## Request
Each record is to be copied exactly as written.
━━━━━ Material supplied ━━━━━
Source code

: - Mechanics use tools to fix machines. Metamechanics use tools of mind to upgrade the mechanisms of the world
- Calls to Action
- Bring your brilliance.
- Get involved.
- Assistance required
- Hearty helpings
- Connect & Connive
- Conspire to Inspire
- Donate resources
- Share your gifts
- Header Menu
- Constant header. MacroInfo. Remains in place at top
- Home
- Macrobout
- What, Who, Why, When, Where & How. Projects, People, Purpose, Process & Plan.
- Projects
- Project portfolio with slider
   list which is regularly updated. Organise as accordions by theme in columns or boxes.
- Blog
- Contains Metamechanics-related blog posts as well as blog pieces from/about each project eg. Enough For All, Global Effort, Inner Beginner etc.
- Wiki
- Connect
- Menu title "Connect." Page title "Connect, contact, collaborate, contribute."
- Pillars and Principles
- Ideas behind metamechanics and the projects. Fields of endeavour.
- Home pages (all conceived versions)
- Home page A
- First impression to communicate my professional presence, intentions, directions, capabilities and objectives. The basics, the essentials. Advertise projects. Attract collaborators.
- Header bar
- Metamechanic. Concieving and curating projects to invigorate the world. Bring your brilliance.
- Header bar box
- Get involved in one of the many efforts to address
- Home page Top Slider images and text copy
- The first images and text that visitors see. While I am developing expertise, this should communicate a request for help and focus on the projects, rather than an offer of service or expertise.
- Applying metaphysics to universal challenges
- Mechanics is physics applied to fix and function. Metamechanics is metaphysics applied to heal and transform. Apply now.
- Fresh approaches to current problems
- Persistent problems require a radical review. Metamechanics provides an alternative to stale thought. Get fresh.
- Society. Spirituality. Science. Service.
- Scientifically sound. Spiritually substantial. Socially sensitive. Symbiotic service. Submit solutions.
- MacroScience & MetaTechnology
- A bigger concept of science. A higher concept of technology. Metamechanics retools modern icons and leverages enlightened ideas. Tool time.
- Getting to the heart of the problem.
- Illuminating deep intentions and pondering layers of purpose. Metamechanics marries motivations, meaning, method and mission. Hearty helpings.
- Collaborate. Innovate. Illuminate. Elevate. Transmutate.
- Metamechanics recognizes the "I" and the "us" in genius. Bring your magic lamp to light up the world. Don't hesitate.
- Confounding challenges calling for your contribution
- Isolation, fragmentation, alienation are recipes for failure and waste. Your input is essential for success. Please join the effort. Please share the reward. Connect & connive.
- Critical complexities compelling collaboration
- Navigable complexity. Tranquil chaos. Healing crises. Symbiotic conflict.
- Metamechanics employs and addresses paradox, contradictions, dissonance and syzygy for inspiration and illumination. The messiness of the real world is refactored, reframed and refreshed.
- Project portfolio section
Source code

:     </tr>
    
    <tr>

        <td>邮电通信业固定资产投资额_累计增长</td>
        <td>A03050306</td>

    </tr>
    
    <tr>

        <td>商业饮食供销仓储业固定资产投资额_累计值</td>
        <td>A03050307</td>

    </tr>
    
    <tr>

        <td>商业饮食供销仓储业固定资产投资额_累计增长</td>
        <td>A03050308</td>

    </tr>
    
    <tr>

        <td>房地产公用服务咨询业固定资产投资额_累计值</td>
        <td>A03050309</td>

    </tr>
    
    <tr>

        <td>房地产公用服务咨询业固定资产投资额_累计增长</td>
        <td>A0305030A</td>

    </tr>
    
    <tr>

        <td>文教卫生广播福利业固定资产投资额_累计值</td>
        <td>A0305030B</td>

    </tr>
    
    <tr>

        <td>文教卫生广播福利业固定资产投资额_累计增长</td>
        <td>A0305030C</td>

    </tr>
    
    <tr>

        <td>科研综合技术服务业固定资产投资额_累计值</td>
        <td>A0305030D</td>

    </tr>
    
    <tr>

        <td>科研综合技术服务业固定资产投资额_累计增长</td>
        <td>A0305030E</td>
━━━━━
## Answer to this problem
Source code

: - Mechanics use tools to fix machines. Metamechanics use tools of mind to upgrade the mechanisms of the world
- Calls to Action
- Bring your brilliance.
- Get involved.
- Assistance required
- Hearty helpings
- Connect & Connive
- Conspire to Inspire
- Donate resources
- Share your gifts
- Header Menu
- Constant header. MacroInfo. Remains in place at top
- Home
- Macrobout
- What, Who, Why, When, Where & How. Projects, People, Purpose, Process & Plan.
- Projects
- Project portfolio with slider
   list which is regularly updated. Organise as accordions by theme in columns or boxes.
- Blog
- Contains Metamechanics-related blog posts as well as blog pieces from/about each project eg. Enough For All, Global Effort, Inner Beginner etc.
- Wiki
- Connect
- Menu title "Connect." Page title "Connect, contact, collaborate, contribute."
- Pillars and Principles
- Ideas behind metamechanics and the projects. Fields of endeavour.
- Home pages (all conceived versions)
- Home page A
- First impression to communicate my professional presence, intentions, directions, capabilities and objectives. The basics, the essentials. Advertise projects. Attract collaborators.
- Header bar
- Metamechanic. Concieving and curating projects to invigorate the world. Bring your brilliance.
- Header bar box
- Get involved in one of the many efforts to address
- Home page Top Slider images and text copy
- The first images and text that visitors see. While I am developing expertise, this should communicate a request for help and focus on the projects, rather than an offer of service or expertise.
- Applying metaphysics to universal challenges
- Mechanics is physics applied to fix and function. Metamechanics is metaphysics applied to heal and transform. Apply now.
- Fresh approaches to current problems
- Persistent problems require a radical review. Metamechanics provides an alternative to stale thought. Get fresh.
- Society. Spirituality. Science. Service.
- Scientifically sound. Spiritually substantial. Socially sensitive. Symbiotic service. Submit solutions.
- MacroScience & MetaTechnology
- A bigger concept of science. A higher concept of technology. Metamechanics retools modern icons and leverages enlightened ideas. Tool time.
- Getting to the heart of the problem.
- Illuminating deep intentions and pondering layers of purpose. Metamechanics marries motivations, meaning, method and mission. Hearty helpings.
- Collaborate. Innovate. Illuminate. Elevate. Transmutate.
- Metamechanics recognizes the "I" and the "us" in genius. Bring your magic lamp to light up the world. Don't hesitate.
- Confounding challenges calling for your contribution
- Isolation, fragmentation, alienation are recipes for failure and waste. Your input is essential for success. Please join the effort. Please share the reward. Connect & connive.
- Critical complexities compelling collaboration
- Navigable complexity. Tranquil chaos. Healing crises. Symbiotic conflict.
- Metamechanics employs and addresses paradox, contradictions, dissonance and syzygy for inspiration and illumination. The messiness of the real world is refactored, reframed and refreshed.
- Project portfolio section
Source code

:     </tr>
    
    <tr>

        <td>邮电通信业固定资产投资额_累计增长</td>
        <td>A03050306</td>

    </tr>
    
    <tr>

        <td>商业饮食供销仓储业固定资产投资额_累计值</td>
        <td>A03050307</td>

    </tr>
    
    <tr>

        <td>商业饮食供销仓储业固定资产投资额_累计增长</td>
        <td>A03050308</td>

    </tr>
    
    <tr>

        <td>房地产公用服务咨询业固定资产投资额_累计值</td>
        <td>A03050309</td>

    </tr>
    
    <tr>

        <td>房地产公用服务咨询业固定资产投资额_累计增长</td>
        <td>A0305030A</td>

    </tr>
    
    <tr>

        <td>文教卫生广播福利业固定资产投资额_累计值</td>
        <td>A0305030B</td>

    </tr>
    
    <tr>

        <td>文教卫生广播福利业固定资产投资额_累计增长</td>
        <td>A0305030C</td>

    </tr>
    
    <tr>

        <td>科研综合技术服务业固定资产投资额_累计值</td>
        <td>A0305030D</td>

    </tr>
    
    <tr>

        <td>科研综合技术服务业固定资产投资额_累计增长</td>
        <td>A0305030E</td>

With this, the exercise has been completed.